Free Men takes place entirely in France, where -- due to its colonial empire -- there was a substantial population of Arab ancestry during the Nazi occupation. For the most part, cinema has overlooked the role Arabs played during WWII; the Bush era propaganda mantra of the “Axis of Evil”, which included Iraq, even implied those Arabs were part of the Axis powers, which included Hitler’s Germany, Mussolini’s Italy and Tojo’s Japan. But Free Men, which is inspired by real life events, tells a distinctly different story.
Tahar Rahim (who gave such a towering performance in 2009’s A Prophet) plays Younes, a black marketeer coerced by the Nazis to spy on Paris’ Mosque, a hotbed of anti-Nazi activity presided over by its rector Ben Ghabrit (Michael Lonsdale). Like the filmmaker Bouchareb, Younes is of Algerian ancestry, and like Malcolm X he rises from being a lumpenized criminal to attaining political consciousness, joining his cousin Ali (Farid Larbi) and love interest Leila (Lubna Azabal) in the Resistance. However, the North African comrades make a point of not only resisting fascism, but colonialism, too.
An excellent director, Ferroukhi’s action packed film is tautly, tensely paced and full of suspense and wartime heroics, as the Arabic partisans shoot it out with the Nazi occupiers. But what makes Free Men especially noteworthy is not only its depiction of noble Arabs resisting those ignoble Nazi savages, but the relationship between the Muslims and the Jews in occupied France. Guess who the rescuers of the persecuted Jews are in this eye opening picture? Wow! Who knew? To further enrich the film’s deep texture, there’s even a gay subplot as Younes befriends the famous North African singer Salim (Mahmoud Shalaby), who turns out to be not only Jewish, but also homosexual, to boot.
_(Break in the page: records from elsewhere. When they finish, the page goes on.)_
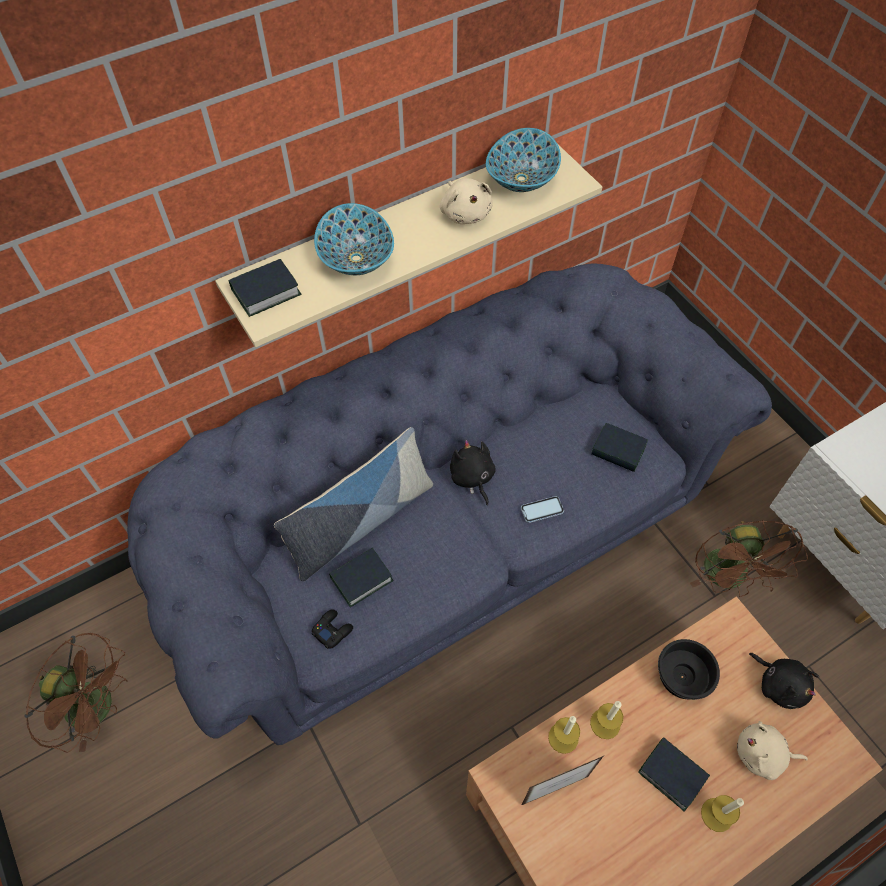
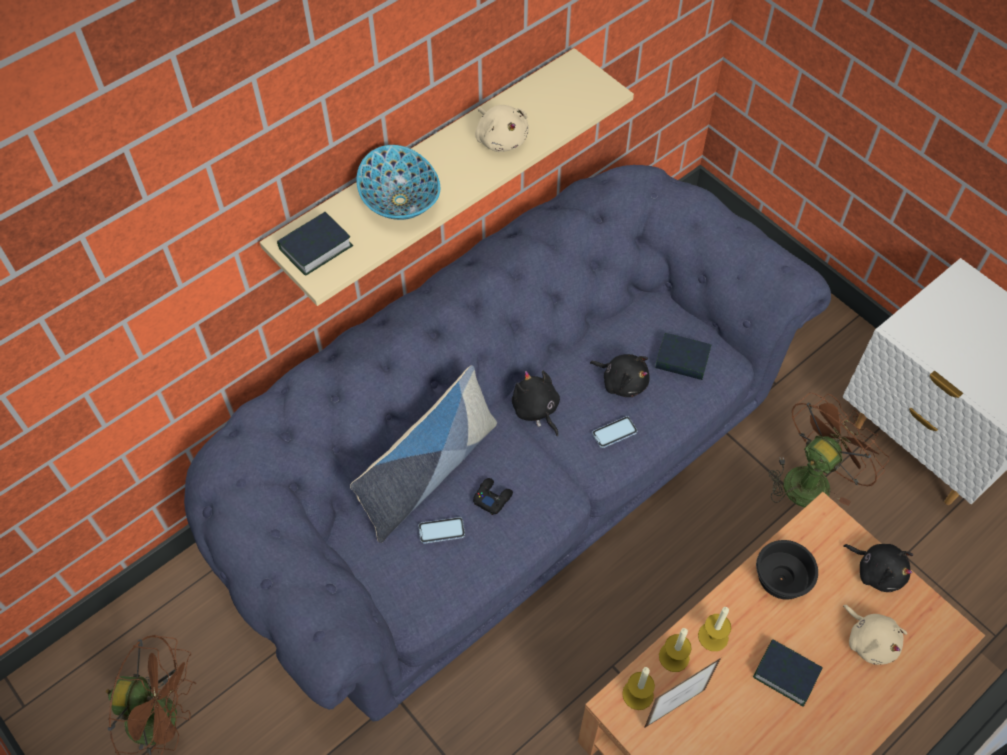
camera: 10 degrees left, 0 degrees up
black game controller [312,609,353,649] -> black game controller moved to [473,478,513,515]
book [329,548,394,607] -> phone [418,517,465,544]
bowl [486,128,561,192] -> none
brown fan [690,520,808,597] -> brown fan turned 120 degrees counterclockwise [769,393,890,507]
candle [701,795,744,832] -> candle moved to [622,667,655,710]
beige plush toy [737,721,808,780] -> beige plush toy turned 120 degrees counterclockwise [843,605,907,665]
none -> black plush toy [590,354,650,397]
It has often been remarked upon that when African-American WWII veterans returned home to America after helping to defeat fascism abroad, that they were unwilling to accept segregation at home. Blacks’ anti-fascist wartime service is widely credited with inspiring the ensuing Civil Rights and Black Power movements. In the same way, one imagines that Arab freedom fighters who felt their oats by resisting Nazism would likewise find postwar colonialism in countries like Algeria intolerable, thus inspiring struggles such as those immortalized in Gillo Pontecorvo’s 1966 masterpiece, The Battle of Algiers. And Free Men is a worthy successor to that revolutionary classic.